Urbanistica, Palermo ha ricordato Edoardo Caracciolo

Si è svolto nei giorni scorsi a Palermo, nell’Aula Magna della Facoltà di Architettura, un importante convegno sulla figura e l’opera di Edoardo Caracciolo, il primo cattedratico di Urbanistica in Sicilia e fondatore autorevole della Scuola di Architettura in cui si insediò e insegnò sin dal 1944 a soli 38 anni e fino alla morte avvenuta nel 1962.

I professori del Comitato organizzatore, Nicola Giuliano Leone, Marcello Panzarella, Ettore Sessa hanno svolto il ruolo di moderatori dei lavori, cui hanno partecipato un elevato numero di relatori, circa ventisette docenti dell’Università di Palermo tra i quali il Rettore Roberto Lagalla, il Preside della facoltà di Architettura, Angelo Milone, e il Direttore del Dipartimento di Architettura, Marcella Aprile e Giulia Bonafede.

Il secondo giorno i lavori sono stati introdotti da Cesare Ajroldi, Giuseppe Gangemi, Carla Quartarone con un attento regesto critico dell’insegnamento in architettura a cavallo degli anni Sessanta e Settanta del secolo passato, sul valore della didattica di Caracciolo e sul quadro dei primi anni della Facoltà di Palermo.

Emerge una figura di studioso innovatore a tutto tondo nei difficili anni dell’immediato dopoguerra nei confronti della concezione accademica ancora monolitica e succedanea di Basile che Caracciolo rifiutava.

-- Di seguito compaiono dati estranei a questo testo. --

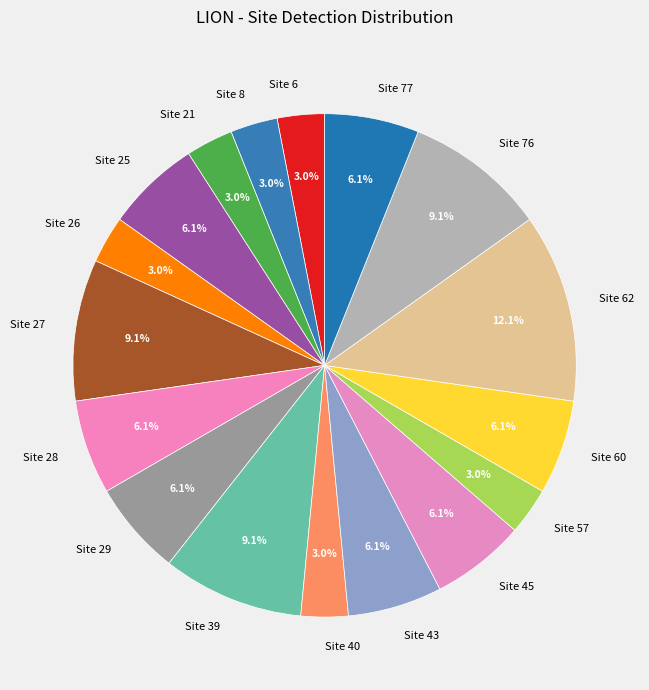

Which category has the biggest portion of the pie?

Site 62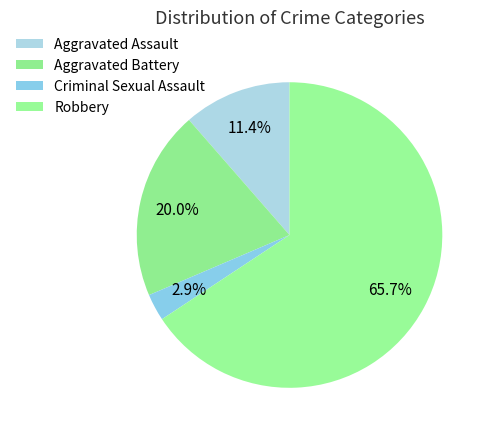

What portion of the pie excludes Aggravated Battery?

80.0%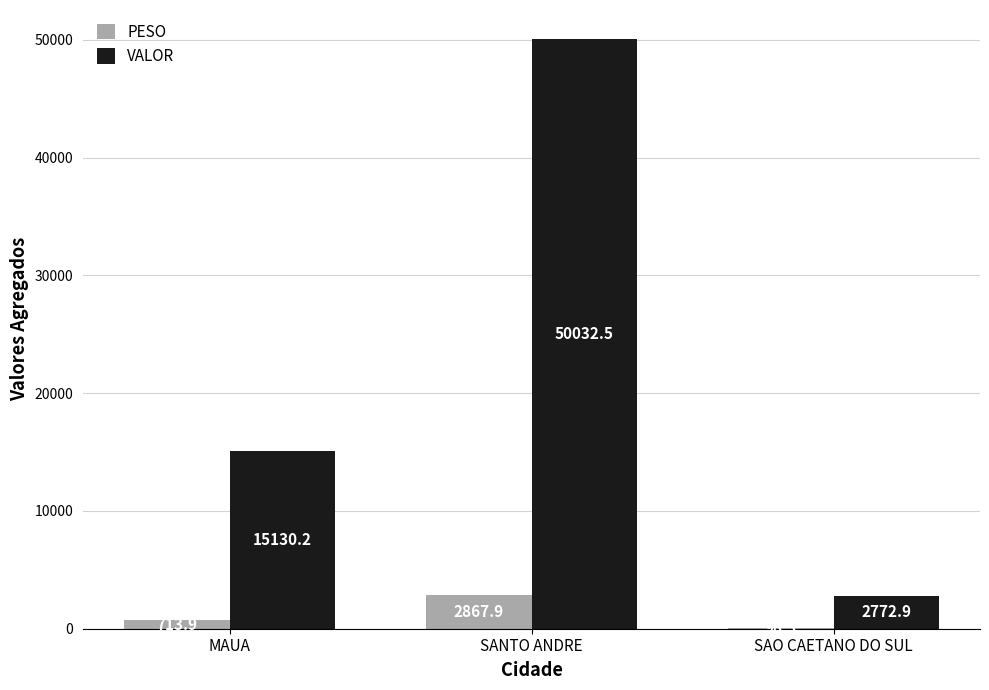

How many groups of bars are there?

3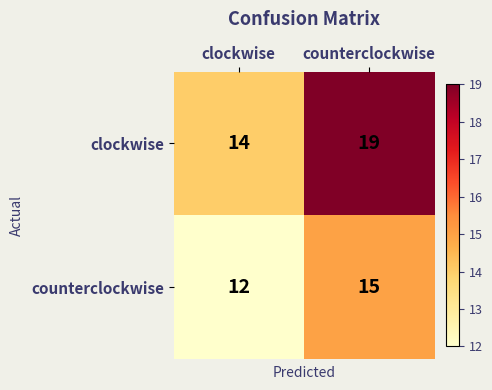

What is the highest value of the counterclockwise series?

15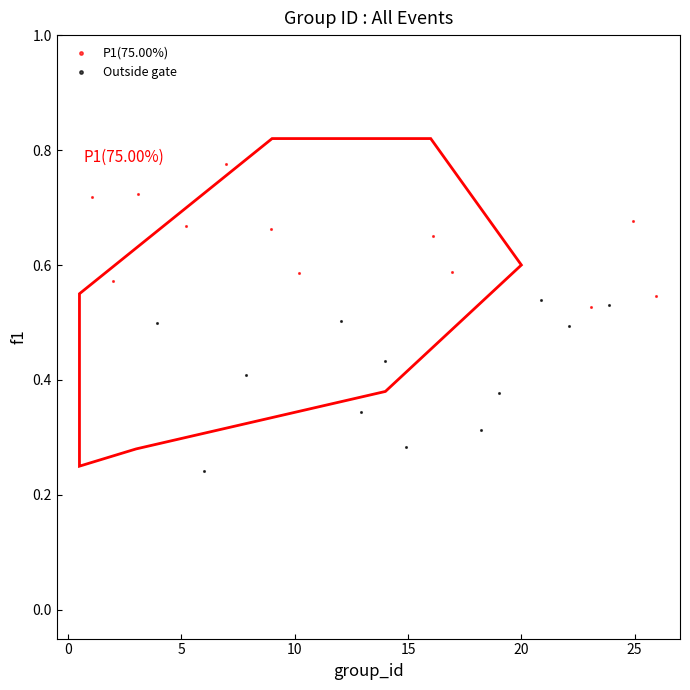

Which series reaches the maximum Y coordinate?

P1(75.00%)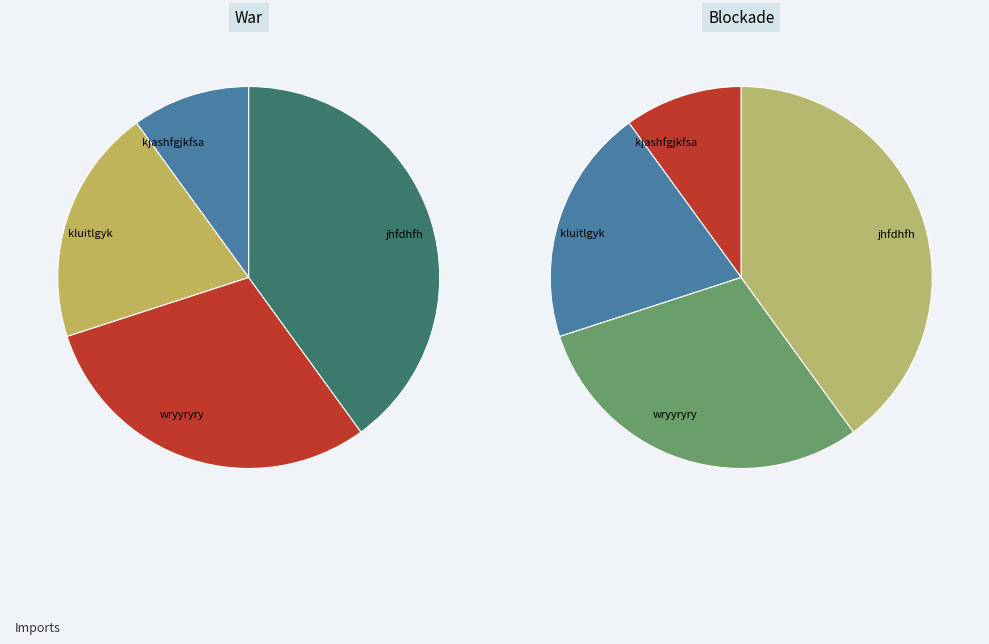

To the nearest percent, what is the difference between the wryyryry and kjashfgjkfsa slice percentages?

20%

Il primo insegnamento di Caracciolo, infatti, si svolse nell’anno accademico 1944-45 nella Facoltà di Agraria e riguardava il Corso di Costruzioni rurali. Da un’attenta analisi esegetica della Prolusione a questo Corso, condotta da Giuseppe Gangemi, viene evidenziata l’abolizione dei rigidi steccati delle appartenenze a discipline diverse e apparentemente molto distanti tra loro, come l’urbanistica e le scienze agrarie.

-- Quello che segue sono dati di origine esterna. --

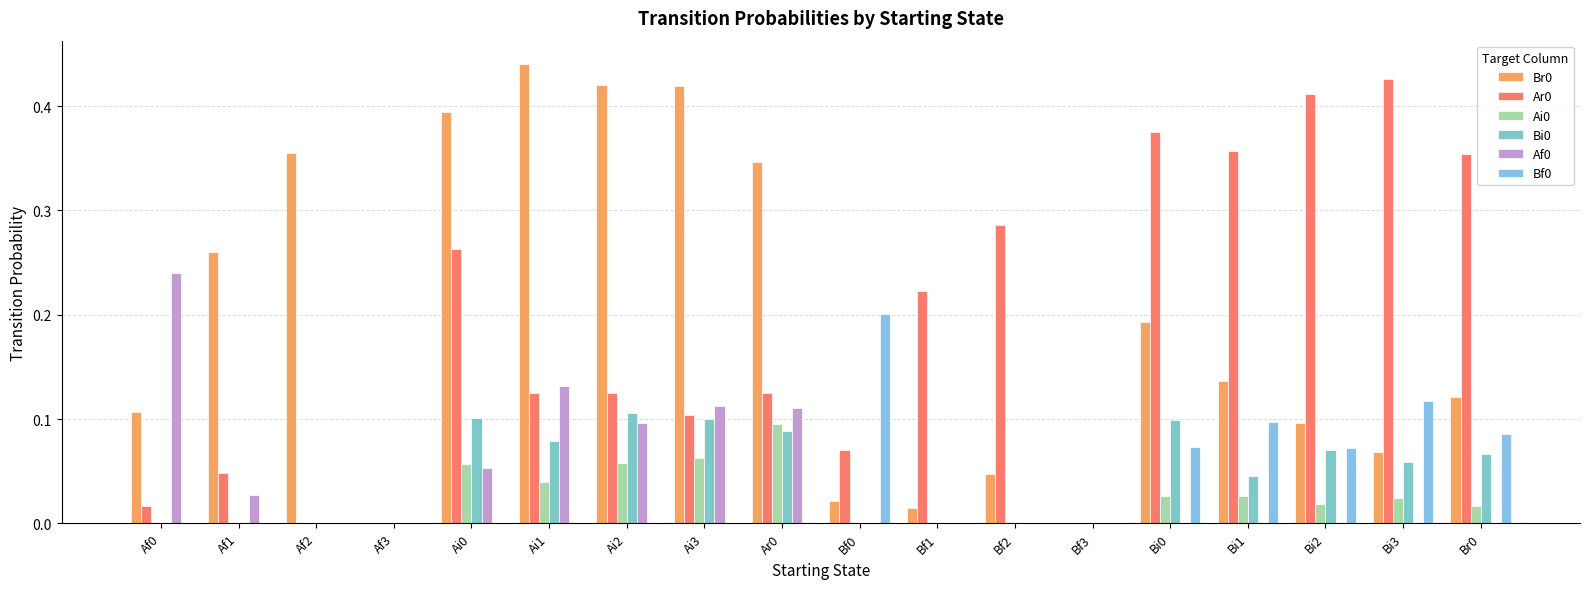

How many distinct data groups are displayed?

6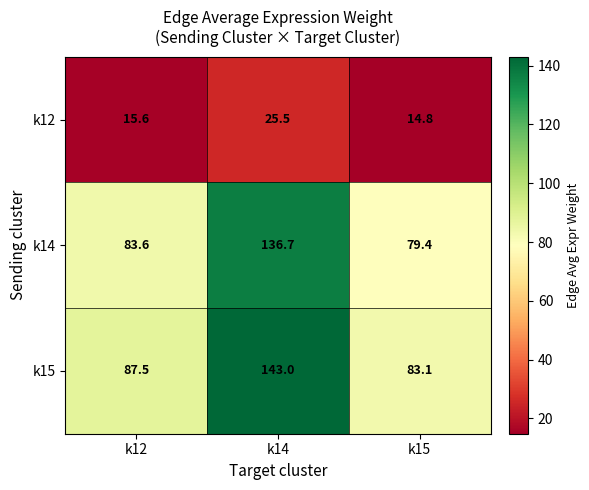

At which label does k12 first exceed 15?

k12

“Le due discipline – ha detto Gangemi – presentano per Caracciolo un importante punto d’unione in comune che è il territorio, da sempre oggetto scientifico di culto per entrambe le discipline e quindi una specialità assoluta nel gioco delle appartenenze didattiche. Il territorio per Caracciolo si valuta con una componente storica e una sociale che insieme definiscono il rapporto città-campagna, la cui conoscenza deve essere alla base della formazione universitaria prima e dell’esercizio professionale dopo”.

“L’attualità di Caracciolo – ha detto Gangemi – si coglie soprattutto quando egli denuncia il contrasto drammatico tra le condizioni critiche dell’abitare oggi (allora per Caracciolo ma anche oggi per Gangemi) in Sicilia e l’esuberanza di un programmazione tecnica e sociale condotta con metodi eccessivamente deterministici e regionali. Questo contrasto è estremamente pericoloso, perché si allontana dalle concrete e pragmatiche condizioni ambientali e storiche, prescindendo quindi dall’esigenza sociale che pure la giustificano”.

In questo rischio di perdita dei valori sociali per una programmazione dello sviluppo di tipo tecnocratico si rintracciano le radici primarie e dolenti dell’urbanistica e della pianificazione della città e del territorio contemporaneo, incapaci di cogliere il senso più profondo delle trasformazioni in corso.